Exercise requirements: I'd like the data beneath this line reproduced exactly, without any of its images.

Dataset records:
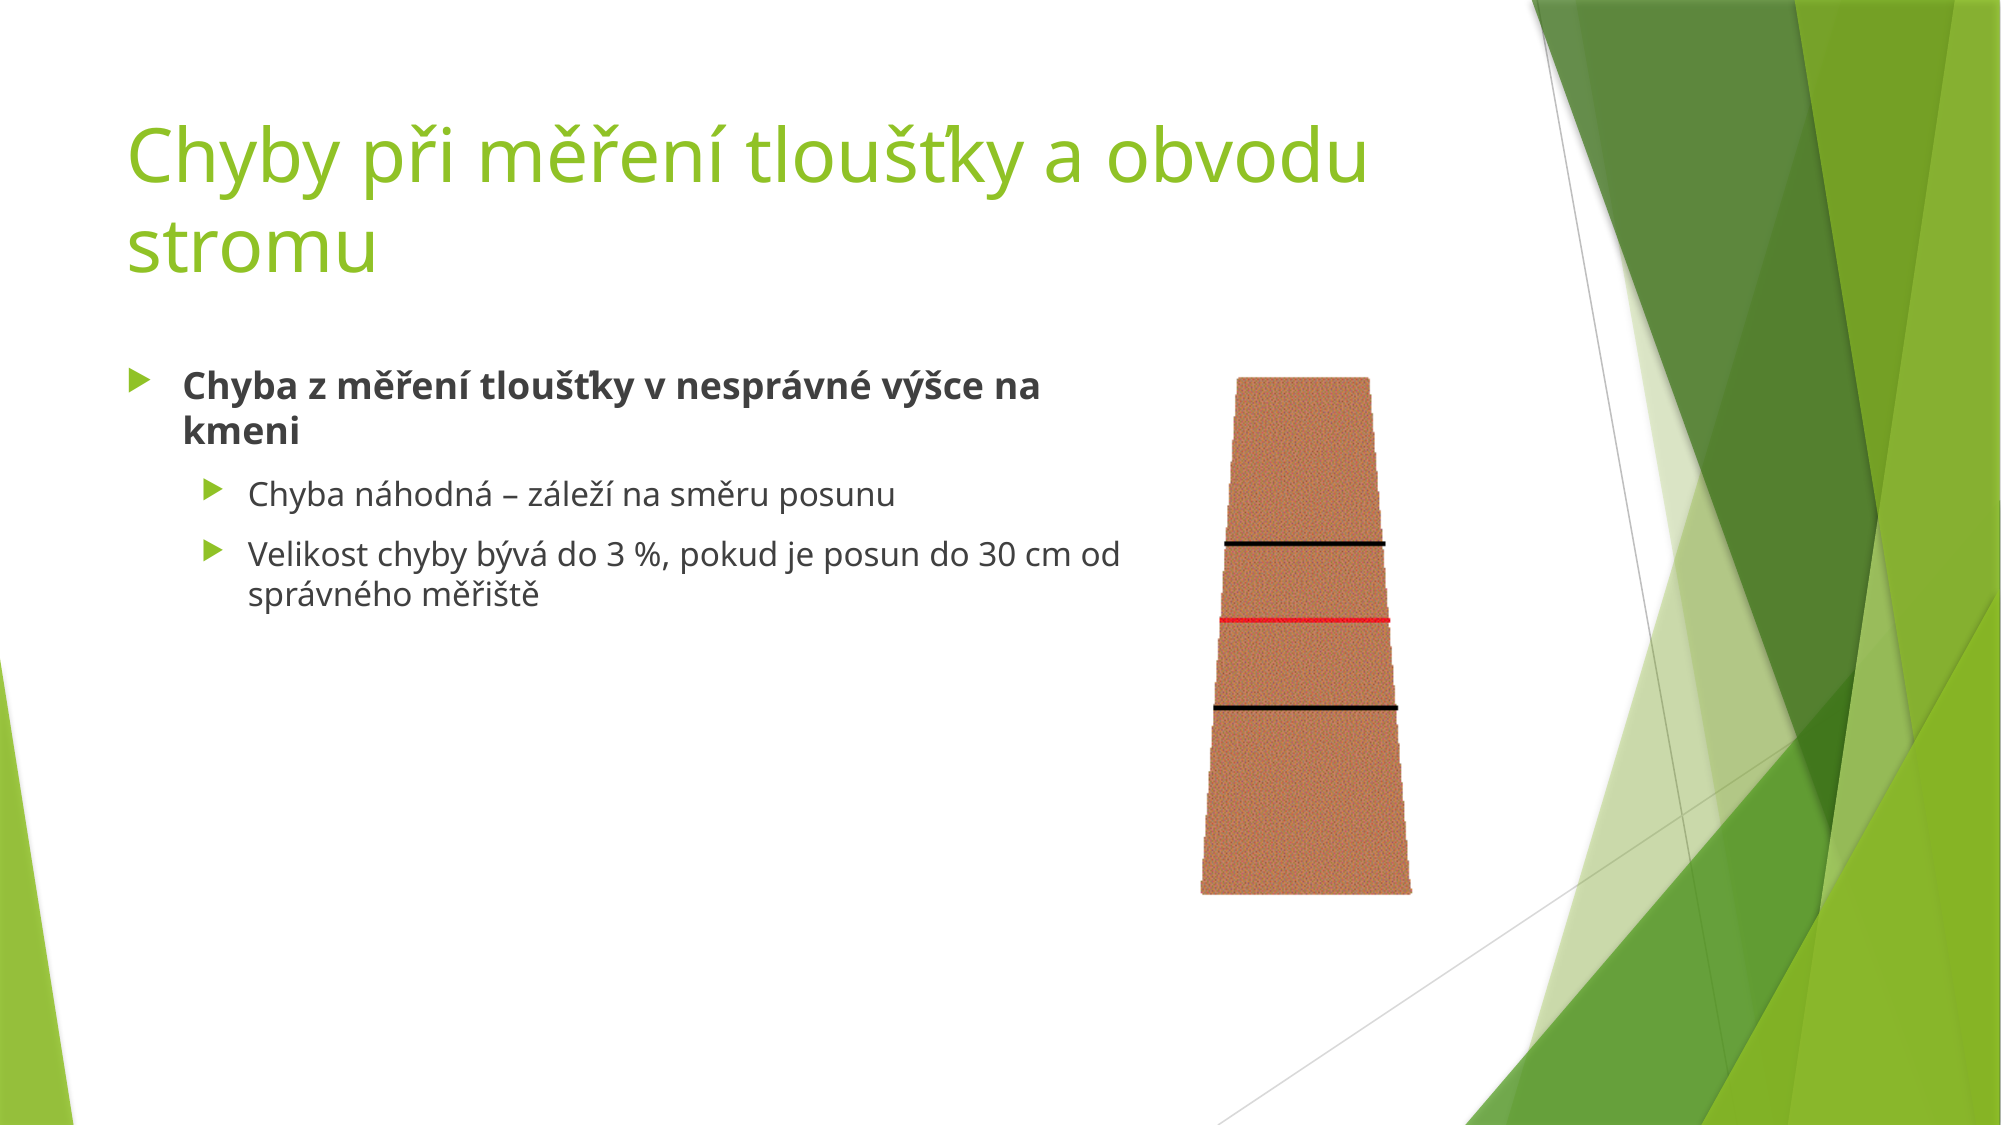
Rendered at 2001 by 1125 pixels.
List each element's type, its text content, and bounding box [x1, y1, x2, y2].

title Chyby při měření tloušťky a obvodu stromu [111, 99, 1522, 317]
picture [1139, 353, 1486, 943]
list Chyba z měření tloušťky v nesprávné výšce na kmeni Chyba náhodná – záleží na směru posunu Velikost chyby bývá do 3 %, pokud je posun do 30 cm od správného měřiště [111, 354, 1141, 992]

Expected answer:
Rendered at 2001 by 1125 pixels.
List each element's type, its text content, and bounding box [x1, y1, x2, y2].

title Chyby při měření tloušťky a obvodu stromu [111, 99, 1522, 317]
picture [1139, 353, 1486, 943]
list Chyba z měření tloušťky v nesprávné výšce na kmeni Chyba náhodná – záleží na směru posunu Velikost chyby bývá do 3 %, pokud je posun do 30 cm od správného měřiště [111, 354, 1141, 992]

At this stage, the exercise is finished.